Lead Site Reliability Engineer
UK London
Engineering – Infrastructure Engineering /
Employee - Regular/Permanent /
Hybrid
Inclusion at Bumble Inc.
Bumble Inc. is an equal opportunity employer and we strongly encourage people of all ages, colour, lesbian, gay, bisexual, transgender, queer and non-binary people, veterans, parents, people with disabilities, and neurodivergent people to apply. We're happy to make any reasonable adjustments that will help you feel more confident throughout the process, please don't hesitate to let us know how we can help.
In your application, please feel free to note which pronouns you use (For example: she/her, he/him, they/them, etc).
At Bumble, Site Reliability Engineers (SRE) are responsible for ensuring the reliability, scalability and performance of software systems while bridging the gap between development, security and operations.
We proactively manage, automate, and safeguard our infrastructure to deliver a robust foundation for the business and an exceptional experience for our stakeholders.
What you'll be doing
- Design and build new tools and services from the ground up to solve complex problems
- Build automation frameworks to streamline repetitive tasks
- Design and maintain scalable, highly available and fault-tolerant systems
- Build and maintain observability tooling including logging, Monitoring, tracing and alerting systems
- Develop and maintain automation tooling to reduce manual intervention
- Implement infrastructure as code (IaC) for infrastructure provisioning.

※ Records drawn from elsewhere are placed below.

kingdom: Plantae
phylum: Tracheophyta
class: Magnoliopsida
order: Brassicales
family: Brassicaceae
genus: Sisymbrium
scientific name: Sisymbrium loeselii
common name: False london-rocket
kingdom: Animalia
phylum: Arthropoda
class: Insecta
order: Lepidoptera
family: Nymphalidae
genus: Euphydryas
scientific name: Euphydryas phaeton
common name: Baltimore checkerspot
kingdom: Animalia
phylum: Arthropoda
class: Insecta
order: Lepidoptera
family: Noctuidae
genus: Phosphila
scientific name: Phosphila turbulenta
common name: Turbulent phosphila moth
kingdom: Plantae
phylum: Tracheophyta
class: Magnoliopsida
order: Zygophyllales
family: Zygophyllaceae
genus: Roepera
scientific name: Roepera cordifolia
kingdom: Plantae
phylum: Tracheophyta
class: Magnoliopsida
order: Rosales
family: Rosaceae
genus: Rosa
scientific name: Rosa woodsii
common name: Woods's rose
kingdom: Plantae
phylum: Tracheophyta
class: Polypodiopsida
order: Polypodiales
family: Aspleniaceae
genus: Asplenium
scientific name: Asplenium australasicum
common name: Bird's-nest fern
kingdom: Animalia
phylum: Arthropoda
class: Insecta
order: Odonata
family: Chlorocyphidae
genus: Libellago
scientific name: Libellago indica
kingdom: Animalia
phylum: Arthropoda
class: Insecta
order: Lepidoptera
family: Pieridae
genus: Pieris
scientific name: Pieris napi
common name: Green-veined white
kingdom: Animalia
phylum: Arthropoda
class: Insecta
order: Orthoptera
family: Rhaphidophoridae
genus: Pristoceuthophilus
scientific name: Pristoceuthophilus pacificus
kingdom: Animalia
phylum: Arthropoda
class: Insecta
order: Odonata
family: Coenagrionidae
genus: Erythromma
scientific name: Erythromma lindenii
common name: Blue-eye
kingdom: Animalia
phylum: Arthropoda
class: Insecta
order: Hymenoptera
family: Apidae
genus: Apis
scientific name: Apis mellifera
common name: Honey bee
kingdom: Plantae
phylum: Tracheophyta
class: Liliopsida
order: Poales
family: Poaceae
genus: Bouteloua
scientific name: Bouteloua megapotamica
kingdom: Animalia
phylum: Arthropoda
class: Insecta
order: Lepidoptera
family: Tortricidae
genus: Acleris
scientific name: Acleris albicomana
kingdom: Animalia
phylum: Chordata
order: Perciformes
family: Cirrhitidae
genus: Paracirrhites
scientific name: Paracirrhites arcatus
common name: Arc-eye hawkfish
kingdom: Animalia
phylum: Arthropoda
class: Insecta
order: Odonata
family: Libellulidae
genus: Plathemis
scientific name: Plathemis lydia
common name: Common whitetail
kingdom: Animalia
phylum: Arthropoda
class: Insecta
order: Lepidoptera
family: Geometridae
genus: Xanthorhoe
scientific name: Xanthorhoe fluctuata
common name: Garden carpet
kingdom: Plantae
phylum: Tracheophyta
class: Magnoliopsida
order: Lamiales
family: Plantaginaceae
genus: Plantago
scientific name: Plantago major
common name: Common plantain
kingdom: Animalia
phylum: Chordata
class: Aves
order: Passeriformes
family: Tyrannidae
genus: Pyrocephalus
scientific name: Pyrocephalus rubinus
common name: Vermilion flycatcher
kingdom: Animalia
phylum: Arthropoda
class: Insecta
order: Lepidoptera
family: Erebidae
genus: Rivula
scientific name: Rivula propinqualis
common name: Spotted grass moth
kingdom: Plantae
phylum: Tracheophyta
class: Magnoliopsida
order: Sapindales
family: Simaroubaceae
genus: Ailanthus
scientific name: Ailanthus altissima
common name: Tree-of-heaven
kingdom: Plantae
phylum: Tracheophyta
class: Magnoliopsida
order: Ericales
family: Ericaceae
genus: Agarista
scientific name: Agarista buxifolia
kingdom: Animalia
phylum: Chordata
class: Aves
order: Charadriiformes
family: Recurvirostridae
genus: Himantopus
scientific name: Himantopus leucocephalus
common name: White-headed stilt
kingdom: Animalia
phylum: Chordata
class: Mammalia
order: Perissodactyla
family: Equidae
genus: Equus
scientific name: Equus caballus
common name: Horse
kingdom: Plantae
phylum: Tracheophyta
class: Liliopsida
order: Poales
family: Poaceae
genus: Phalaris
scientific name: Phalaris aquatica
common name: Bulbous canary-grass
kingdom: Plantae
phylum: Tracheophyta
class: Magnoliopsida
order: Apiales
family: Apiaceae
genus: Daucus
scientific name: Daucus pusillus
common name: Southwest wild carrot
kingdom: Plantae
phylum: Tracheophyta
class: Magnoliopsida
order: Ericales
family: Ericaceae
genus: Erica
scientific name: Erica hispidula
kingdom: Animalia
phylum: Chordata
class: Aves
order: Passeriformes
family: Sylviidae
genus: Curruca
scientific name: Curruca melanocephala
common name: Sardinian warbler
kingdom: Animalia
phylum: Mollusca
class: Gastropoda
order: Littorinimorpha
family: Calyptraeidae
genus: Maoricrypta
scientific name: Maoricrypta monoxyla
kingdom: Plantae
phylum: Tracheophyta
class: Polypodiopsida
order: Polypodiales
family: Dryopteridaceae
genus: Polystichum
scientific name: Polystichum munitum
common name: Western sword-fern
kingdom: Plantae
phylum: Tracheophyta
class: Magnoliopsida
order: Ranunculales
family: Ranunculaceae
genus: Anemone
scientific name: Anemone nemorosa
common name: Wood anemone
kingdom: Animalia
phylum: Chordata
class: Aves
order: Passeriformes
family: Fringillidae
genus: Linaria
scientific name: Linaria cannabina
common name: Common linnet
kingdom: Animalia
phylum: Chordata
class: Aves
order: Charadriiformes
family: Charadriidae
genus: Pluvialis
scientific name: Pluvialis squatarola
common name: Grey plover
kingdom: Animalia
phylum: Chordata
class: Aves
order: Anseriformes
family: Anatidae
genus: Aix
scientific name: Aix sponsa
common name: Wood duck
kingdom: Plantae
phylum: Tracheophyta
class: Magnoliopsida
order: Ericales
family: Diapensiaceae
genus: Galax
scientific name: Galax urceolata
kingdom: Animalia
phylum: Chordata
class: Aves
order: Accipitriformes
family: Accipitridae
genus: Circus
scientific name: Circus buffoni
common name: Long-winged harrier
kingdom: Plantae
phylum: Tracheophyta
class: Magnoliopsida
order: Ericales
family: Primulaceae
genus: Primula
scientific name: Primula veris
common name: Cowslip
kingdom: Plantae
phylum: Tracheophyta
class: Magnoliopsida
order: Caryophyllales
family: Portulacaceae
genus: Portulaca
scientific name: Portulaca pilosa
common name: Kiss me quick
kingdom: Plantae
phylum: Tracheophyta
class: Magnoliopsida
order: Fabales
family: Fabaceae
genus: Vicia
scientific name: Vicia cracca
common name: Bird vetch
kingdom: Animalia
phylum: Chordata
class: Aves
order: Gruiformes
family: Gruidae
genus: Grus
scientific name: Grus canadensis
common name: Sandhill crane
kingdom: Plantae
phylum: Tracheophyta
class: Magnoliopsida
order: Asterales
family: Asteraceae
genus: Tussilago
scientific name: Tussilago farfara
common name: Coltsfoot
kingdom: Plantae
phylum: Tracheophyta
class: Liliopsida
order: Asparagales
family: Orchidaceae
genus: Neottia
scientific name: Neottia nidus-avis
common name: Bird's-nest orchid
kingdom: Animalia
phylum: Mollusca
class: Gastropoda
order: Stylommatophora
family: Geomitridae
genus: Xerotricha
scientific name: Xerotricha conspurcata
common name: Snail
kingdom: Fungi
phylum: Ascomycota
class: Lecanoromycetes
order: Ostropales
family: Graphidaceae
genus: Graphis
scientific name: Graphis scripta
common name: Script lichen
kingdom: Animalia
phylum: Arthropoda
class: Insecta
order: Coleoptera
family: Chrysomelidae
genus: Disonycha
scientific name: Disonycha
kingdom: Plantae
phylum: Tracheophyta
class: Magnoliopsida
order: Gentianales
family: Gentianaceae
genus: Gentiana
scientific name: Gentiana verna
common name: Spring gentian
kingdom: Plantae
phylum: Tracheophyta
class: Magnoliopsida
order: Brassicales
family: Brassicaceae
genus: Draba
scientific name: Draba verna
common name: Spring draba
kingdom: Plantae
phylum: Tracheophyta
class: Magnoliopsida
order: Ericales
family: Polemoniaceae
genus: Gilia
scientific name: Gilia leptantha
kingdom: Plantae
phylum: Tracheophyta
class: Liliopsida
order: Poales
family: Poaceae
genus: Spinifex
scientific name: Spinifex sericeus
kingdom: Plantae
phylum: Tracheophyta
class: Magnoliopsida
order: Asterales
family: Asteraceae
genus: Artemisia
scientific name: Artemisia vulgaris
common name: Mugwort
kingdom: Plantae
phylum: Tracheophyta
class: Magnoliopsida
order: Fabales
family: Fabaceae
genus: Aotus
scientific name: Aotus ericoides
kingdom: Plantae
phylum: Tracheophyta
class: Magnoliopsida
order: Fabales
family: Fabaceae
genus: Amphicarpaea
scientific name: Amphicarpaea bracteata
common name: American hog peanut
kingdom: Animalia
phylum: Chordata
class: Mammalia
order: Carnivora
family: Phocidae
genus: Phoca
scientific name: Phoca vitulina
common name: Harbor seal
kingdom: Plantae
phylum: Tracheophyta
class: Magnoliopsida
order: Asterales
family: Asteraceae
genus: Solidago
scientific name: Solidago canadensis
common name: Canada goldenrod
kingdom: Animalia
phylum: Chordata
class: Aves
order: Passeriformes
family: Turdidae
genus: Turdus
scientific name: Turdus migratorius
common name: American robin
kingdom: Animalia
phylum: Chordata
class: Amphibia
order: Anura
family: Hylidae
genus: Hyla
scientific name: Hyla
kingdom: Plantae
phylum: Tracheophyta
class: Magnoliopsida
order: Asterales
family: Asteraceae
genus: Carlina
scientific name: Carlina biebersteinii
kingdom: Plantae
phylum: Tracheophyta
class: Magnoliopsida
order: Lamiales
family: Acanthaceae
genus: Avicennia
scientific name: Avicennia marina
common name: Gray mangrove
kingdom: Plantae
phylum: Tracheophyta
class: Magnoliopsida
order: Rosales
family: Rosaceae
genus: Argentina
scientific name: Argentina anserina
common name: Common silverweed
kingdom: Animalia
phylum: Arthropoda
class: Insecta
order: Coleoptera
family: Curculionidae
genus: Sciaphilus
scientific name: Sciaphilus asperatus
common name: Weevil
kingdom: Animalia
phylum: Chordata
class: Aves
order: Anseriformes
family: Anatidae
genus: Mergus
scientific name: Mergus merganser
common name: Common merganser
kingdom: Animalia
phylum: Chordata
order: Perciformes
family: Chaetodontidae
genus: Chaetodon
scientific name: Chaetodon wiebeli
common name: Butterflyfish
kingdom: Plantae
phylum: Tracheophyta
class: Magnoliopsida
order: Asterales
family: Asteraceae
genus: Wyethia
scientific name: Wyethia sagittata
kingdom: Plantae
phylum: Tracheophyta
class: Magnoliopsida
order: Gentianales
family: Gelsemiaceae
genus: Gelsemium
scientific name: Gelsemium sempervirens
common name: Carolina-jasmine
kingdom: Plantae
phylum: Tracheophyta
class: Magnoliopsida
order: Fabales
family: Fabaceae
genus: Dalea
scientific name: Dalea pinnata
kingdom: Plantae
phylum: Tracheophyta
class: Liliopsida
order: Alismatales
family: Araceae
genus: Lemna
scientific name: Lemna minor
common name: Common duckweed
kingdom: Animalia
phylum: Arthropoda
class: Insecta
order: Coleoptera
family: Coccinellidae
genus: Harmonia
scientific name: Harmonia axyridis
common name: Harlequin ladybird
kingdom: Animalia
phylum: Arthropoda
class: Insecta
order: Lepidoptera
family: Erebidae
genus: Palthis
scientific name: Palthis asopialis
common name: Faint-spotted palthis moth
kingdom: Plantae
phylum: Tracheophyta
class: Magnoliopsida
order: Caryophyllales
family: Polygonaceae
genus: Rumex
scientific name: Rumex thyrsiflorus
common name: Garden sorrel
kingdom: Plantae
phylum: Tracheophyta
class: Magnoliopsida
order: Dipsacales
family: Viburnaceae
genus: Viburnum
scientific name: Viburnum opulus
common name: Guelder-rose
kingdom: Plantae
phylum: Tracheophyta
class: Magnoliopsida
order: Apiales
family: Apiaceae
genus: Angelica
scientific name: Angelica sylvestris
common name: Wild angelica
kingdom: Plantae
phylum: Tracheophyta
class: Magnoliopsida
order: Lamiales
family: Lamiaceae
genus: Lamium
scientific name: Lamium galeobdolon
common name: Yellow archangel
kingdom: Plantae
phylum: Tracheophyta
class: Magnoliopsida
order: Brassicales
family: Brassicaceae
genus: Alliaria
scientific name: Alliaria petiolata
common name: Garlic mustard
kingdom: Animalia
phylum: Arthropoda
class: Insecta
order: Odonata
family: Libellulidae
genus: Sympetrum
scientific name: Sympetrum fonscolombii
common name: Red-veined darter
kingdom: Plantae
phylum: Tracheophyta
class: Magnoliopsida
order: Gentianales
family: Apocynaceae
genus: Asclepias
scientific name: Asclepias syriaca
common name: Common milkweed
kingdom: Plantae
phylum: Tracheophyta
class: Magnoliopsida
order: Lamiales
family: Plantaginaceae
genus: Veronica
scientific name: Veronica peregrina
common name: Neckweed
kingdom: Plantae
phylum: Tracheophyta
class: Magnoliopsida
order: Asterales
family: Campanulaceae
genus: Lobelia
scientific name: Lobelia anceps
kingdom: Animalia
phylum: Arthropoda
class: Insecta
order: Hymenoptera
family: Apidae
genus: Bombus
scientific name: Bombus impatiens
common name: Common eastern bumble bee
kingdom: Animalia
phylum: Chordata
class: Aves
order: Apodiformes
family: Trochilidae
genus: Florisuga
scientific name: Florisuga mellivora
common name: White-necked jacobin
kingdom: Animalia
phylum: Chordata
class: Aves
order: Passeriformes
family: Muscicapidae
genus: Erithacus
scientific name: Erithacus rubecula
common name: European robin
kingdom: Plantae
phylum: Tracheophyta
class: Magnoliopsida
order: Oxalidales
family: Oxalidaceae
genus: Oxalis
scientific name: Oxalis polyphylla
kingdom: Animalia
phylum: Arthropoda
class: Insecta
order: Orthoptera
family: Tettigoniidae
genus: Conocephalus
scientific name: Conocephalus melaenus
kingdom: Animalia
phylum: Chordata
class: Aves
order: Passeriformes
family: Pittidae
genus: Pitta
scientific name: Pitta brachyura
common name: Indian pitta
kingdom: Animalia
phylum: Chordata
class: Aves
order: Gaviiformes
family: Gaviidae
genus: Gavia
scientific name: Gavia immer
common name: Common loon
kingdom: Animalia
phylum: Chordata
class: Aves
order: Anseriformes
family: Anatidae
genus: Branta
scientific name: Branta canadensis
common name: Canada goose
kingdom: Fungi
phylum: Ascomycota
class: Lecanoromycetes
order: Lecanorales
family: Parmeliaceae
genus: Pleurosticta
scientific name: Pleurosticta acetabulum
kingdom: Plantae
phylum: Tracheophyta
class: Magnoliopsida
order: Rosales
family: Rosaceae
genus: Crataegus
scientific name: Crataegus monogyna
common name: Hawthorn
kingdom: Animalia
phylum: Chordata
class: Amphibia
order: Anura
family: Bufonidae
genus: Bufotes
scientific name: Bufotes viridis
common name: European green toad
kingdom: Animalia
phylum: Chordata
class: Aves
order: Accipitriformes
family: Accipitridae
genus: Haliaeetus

- Monitor system health and performance, identifying and fixing issues
- Respond to system outages, troubleshooting root causes and implementing preventative measures
- Collaborate with engineering teams and security engineers to improve system reliability, security and performance
- Participate in on-call rotations
- Create and maintain documentation to improve knowledge sharing across teams
About you
- Excellent problem solving, analytical skills
- Strong communication and collaboration skills are a must
- Proficiency in at least Python or Golang programming languages
- Experience with CI/CD pipelines
- Strong Proficiency with Kubernetes architecture
- Prior experience in SRE, System administration or DevOps roles
- Strong proficiency with Linux/Unix operating systems, including hands-on experience in configuration and troubleshooting
- Proficiency with using Puppet for configuration management, automation and system provisioning
- Hands-on experience in Monitoring and observability platforms such as: Grafana, Prometheus, Elasticsearch, jaeger
- Experience with Cloud architectures such as GCP or AWS
- Familiarity with SQL databases and broker systems such as Kafka
- You are a solution-orientated professional with a passion for problem-solving
- You take pride in ensuring systems are performant, stable and efficient
- You thrive in a collaborative environment
- Continuous learning is important to you and your activity explores new tools and techniques.
- You are curiosity-driven and are constantly seeking new ways to improve processes and implement new modern solutions
- You are committed to ensuring quality is at the heart of every project.
About Us
Bumble Inc. is the parent company of Bumble, Badoo, Fruitz and Official. The Bumble platform enables people to build healthy and equitable relationships, through kind connections. Founded by Whitney Wolfe Herd in 2014, Bumble was one of the first dating apps built with women at the centre and connects people across dating (Bumble Date), friendship (Bumble BFF) and professional networking (Bumble Bizz). Badoo, which was founded in 2006, is one of the pioneers of web and mobile dating products. Fruitz, founded in 2017, encourages open and honest communication of dating intentions through playful fruit metaphors. Official is an app for couples that promotes open and honest communication between partners and was founded in 2020.